Already, I could tell that the connection wasn’t being re-established with the timeout I provided, so maybe there was more configuration needed to tune the Keepalive. Looking at Go’s default HTTP transport though, it seems as though these are already in place:

var DefaultTransport RoundTripper = &Transport{
	Proxy: ProxyFromEnvironment,
	DialContext: (&net.Dialer{
		Timeout:   30 * time.Second,
		KeepAlive: 30 * time.Second,
	}).DialContext,
	ForceAttemptHTTP2:     true,
	MaxIdleConns:          100,
	IdleConnTimeout:       90 * time.Second,
	TLSHandshakeTimeout:   10 * time.Second,
	ExpectContinueTimeout: 1 * time.Second,
}

After playing around with these values rather haphazardly though, I still had lots of issues getting the bad connection to timeout. With these settings, I was waiting upwards of 10 minutes and still not seeing any new connections created.

Digging around, it turns out I’m not alone in my confusion here. I found several Github issues where others were having the same issue as me.

The first piece of important information that came out of this was that TCP Keepalive takes forever by default. (not literally)

Seriously.

If using Linux’s default configuration, it can take roughly two hours before a dead connection is killed by the OS.

Granted, Go’s implementation changes some of these defaults a bit, but this really useful comment by Github user odeke-em computes that the timeout should be taking nine minutes.

To quote him:

…if you use the default one in the default transport, please expect it to be >=9 minutes given that maths on its behavior. This could perhaps be the subject of blogpost since this is an esoteric topic that doesn’t have much literature out there.

This is generally a lot slower than what I’d need, but seeing defaults like these also tells me that perhaps I’m just using the wrong tool for the job. Also, I never fully understood why, but timing out seemed to be taking longer than 9 minutes for me.

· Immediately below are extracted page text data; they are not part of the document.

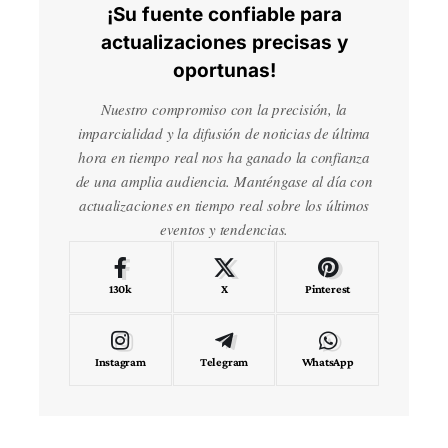
¡Su fuente confiable para
actualizaciones precisas y
oportunas!
Nuestro compromiso con la precisión, la
imparcialidad y la difusión de noticias de última
hora en tiempo real nos ha ganado la confianza
de una amplia audiencia. Manténgase al día con
actualizaciones en tiempo real sobre los últimos
eventos y tendencias.
130k
X
Pinterest
Instagram
Telegram
WhatsApp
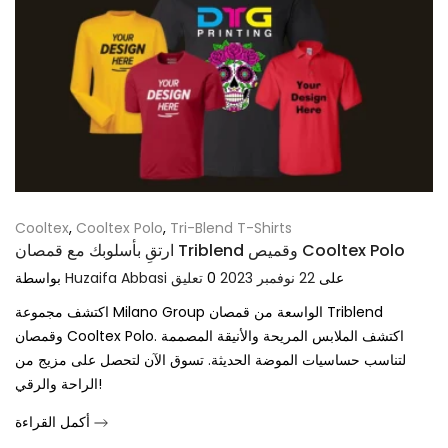
Cooltex
,
Cooltex Polo
,
Tri-Blend T-Shirts
ارتقِ بأسلوبك مع قمصان Triblend وقميص Cooltex Polo
على
22 نوفمبر 2023
0
تعليق
Huzaifa Abbasi
بواسطة
اكتشف مجموعة Milano Group الواسعة من قمصان Triblend
وقمصان Cooltex Polo. اكتشف الملابس المريحة والأنيقة المصممة
لتناسب حساسيات الموضة الحديثة. تسوق الآن لتحصل على مزيج من
الراحة والرقي!
أكمل القراءة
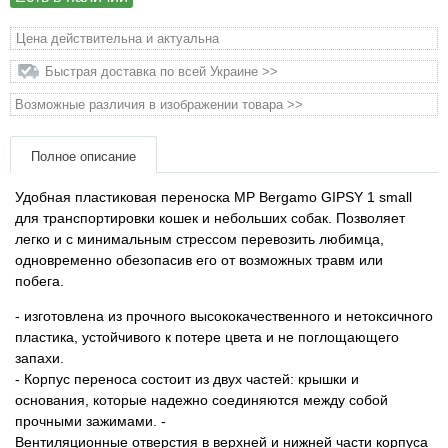
Товары для голубей
Цена действительна и актуальна
Товары для грызунов
Быстрая доставка по всей Украине >>
Возможные различия в изображении товара >>
Товары для лошадей
Полное описание
Товары для людей
Удобная пластиковая переноска MP Bergamo GIPSY 1 small
Хозряд - хозтовары оптом
для транспортировки кошек и небольших собак. Позволяет
легко и с минимальным стрессом перевозить любимца,
одновременно обезопасив его от возможных травм или
Популярные зоотовары
побега.
Архив / Снято с производства
- изготовлена ​​из прочного высококачественного и нетоксичного
пластика, устойчивого к потере цвета и не поглощающего
запахи.
- Корпус переноса состоит из двух частей: крышки и
основания, которые надежно соединяются между собой
прочными зажимами.
-
Вентиляционные отверстия в верхней и нижней части корпуса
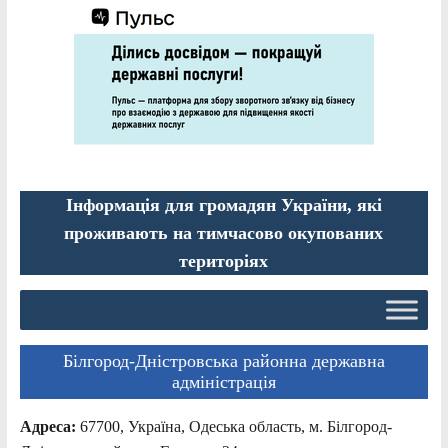
Інформація для громадян України, які
проживають на тимчасово окупованих
територіях
Білгород-Дністровська районна державна
адміністрація
Адреса:
67700, Україна, Одеська область, м. Білгород-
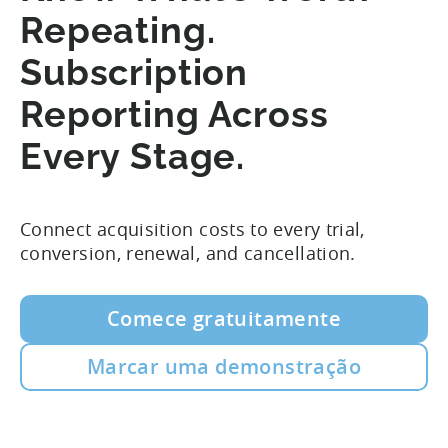
Repeating.
Subscription
Reporting Across
Every Stage.
Connect acquisition costs to every trial,
conversion, renewal, and cancellation.
Comece gratuitamente
Marcar uma demonstração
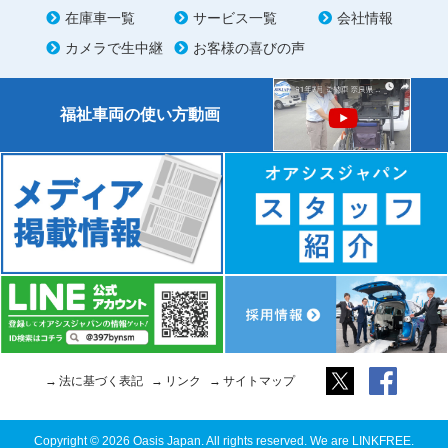
在庫車一覧
サービス一覧
会社情報
カメラで生中継
お客様の喜びの声
福祉車両の使い方動画
法に基づく表記
リンク
サイトマップ
Copyright © 2026 Oasis Japan. All rights reserved. We are LINKFREE.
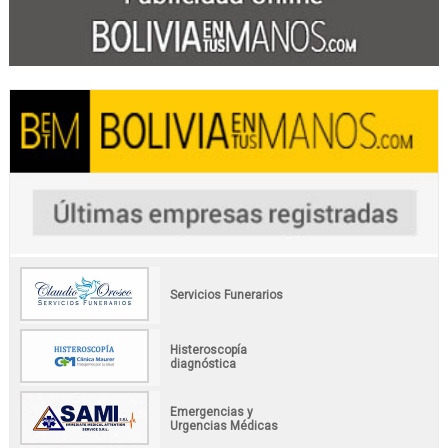
Servicios Funerarios
Histeroscopía
diagnóstica
Emergencias y
Urgencias Médicas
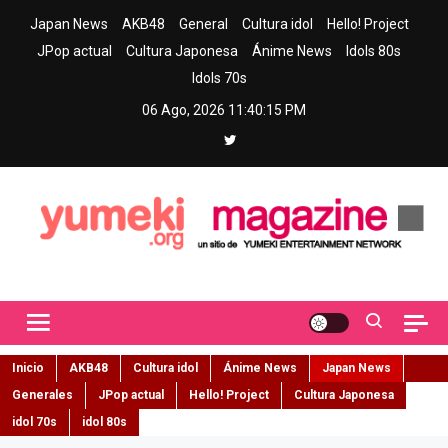
Skip
Japan News
AKB48
General
Cultura idol
Hello! Project
to
JPop actual
Cultura Japonesa
Ánime News
Idols 80s
content
Idols 70s
06 Ago, 2026
11:40:16 PM
Yumeki Magazine
Jpop y musica idol – Tu portal de jpop, movimiento idol y cultura
japonesa en español
Inicio
AKB48
Cultura idol
Ánime News
Japan News
Generales
JPop actual
Hello! Project
Cultura Japonesa
idol 70s
idol 80s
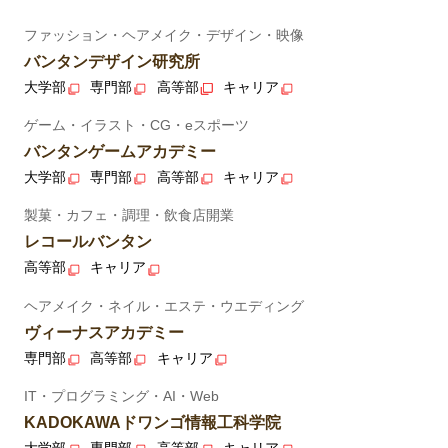
ファッション・ヘアメイク・デザイン・映像
バンタンデザイン研究所
大学部
専門部
高等部
キャリア
ゲーム・イラスト・CG・eスポーツ
バンタンゲームアカデミー
大学部
専門部
高等部
キャリア
製菓・カフェ・調理・飲食店開業
レコールバンタン
高等部
キャリア
ヘアメイク・ネイル・エステ・ウエディング
ヴィーナスアカデミー
専門部
高等部
キャリア
IT・プログラミング・AI・Web
KADOKAWAドワンゴ情報工科学院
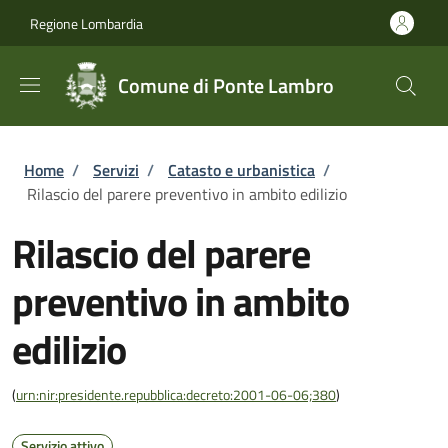
Salta al contenuto principale
Skip to footer content
Regione Lombardia
Comune di Ponte Lambro
Briciole di pane
Home
/
Servizi
/
Catasto e urbanistica
/
Rilascio del parere preventivo in ambito edilizio
Rilascio del parere
preventivo in ambito
edilizio
(
urn:nir:presidente.repubblica:decreto:2001-06-06;380
)
Servizio attivo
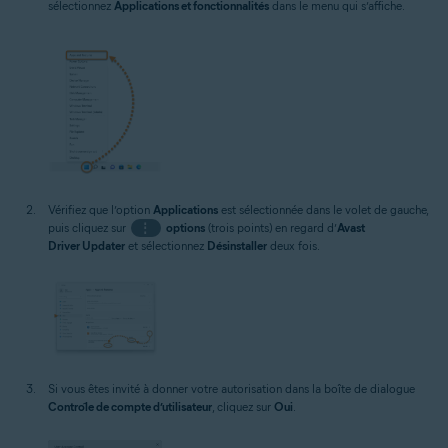
sélectionnez
Applications et fonctionnalités
dans le menu qui s’affiche.
Vérifiez que l’option
Applications
est sélectionnée dans le volet de gauche,
puis cliquez sur
⋮
options
(trois points) en regard d’
Avast
Driver Updater
et sélectionnez
Désinstaller
deux fois.
Si vous êtes invité à donner votre autorisation dans la boîte de dialogue
Contrôle de compte d’utilisateur
, cliquez sur
Oui
.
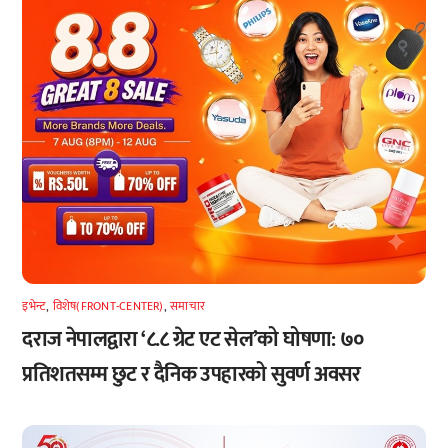
इभेन्ट
,
विशेष(FRONT-CENTER)
,
समाचार
दराज नेपालद्वारा ‘८.८ ग्रेट एट सेल’को घोषणा: ७०
प्रतिशतसम्म छुट र दैनिक उपहारको सुवर्ण अवसर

Additionally, websockets sit on top of TCP, so why do my websocket connections not seem to be having this issue?

Application-layer timeouts

As I’ve alluded to, maybe I’m not using the right tool for the job..

To answer my previous question, the websockets were acting as desired because their timeout is implemented at the application layer through PING and PONG frames.

As I learned through the above Github issues, HTTP/2 actually features its own application-layer ping. This seems like a much better tool for the job, but how do we actually use it?

To my surprise, this functionality isn’t actually provided through Go’s HTTP library. To use it, you need to resort to the external http2 package. In there, you can utilize the ReadIdleTimeout and PingTimeout parameters to create an extended HTTP transport to use with the initial client.

Ultimately, my client’s configuration looks as follows:

httpClient := &http.Client{
    Timeout: 10 * time.Second,
    Transport: &http2.Transport{
        ReadIdleTimeout: 10 * time.Second,
        PingTimeout:     10 * time.Second,
    },
}

Here, after 10 seconds of inactivity, a ping frame will be sent with a 10 second timeout. If no response is heard in that time, a new connection will be created.

Testing this out, it worked! Finally my issue was solved, although it took me way too long to end up here.

Wrapping up

In finding my way to this solution, I was pretty surprised to find that this behavior wasn’t configured by default, and was more surprised at how convoluted the path was to wind up at a good solution. This being the case, I figured I’d do this write-up in the hopes that it might prove useful to anyone else in the same situation.

So, hope it helps! Thanks for sticking with me if you made it this far.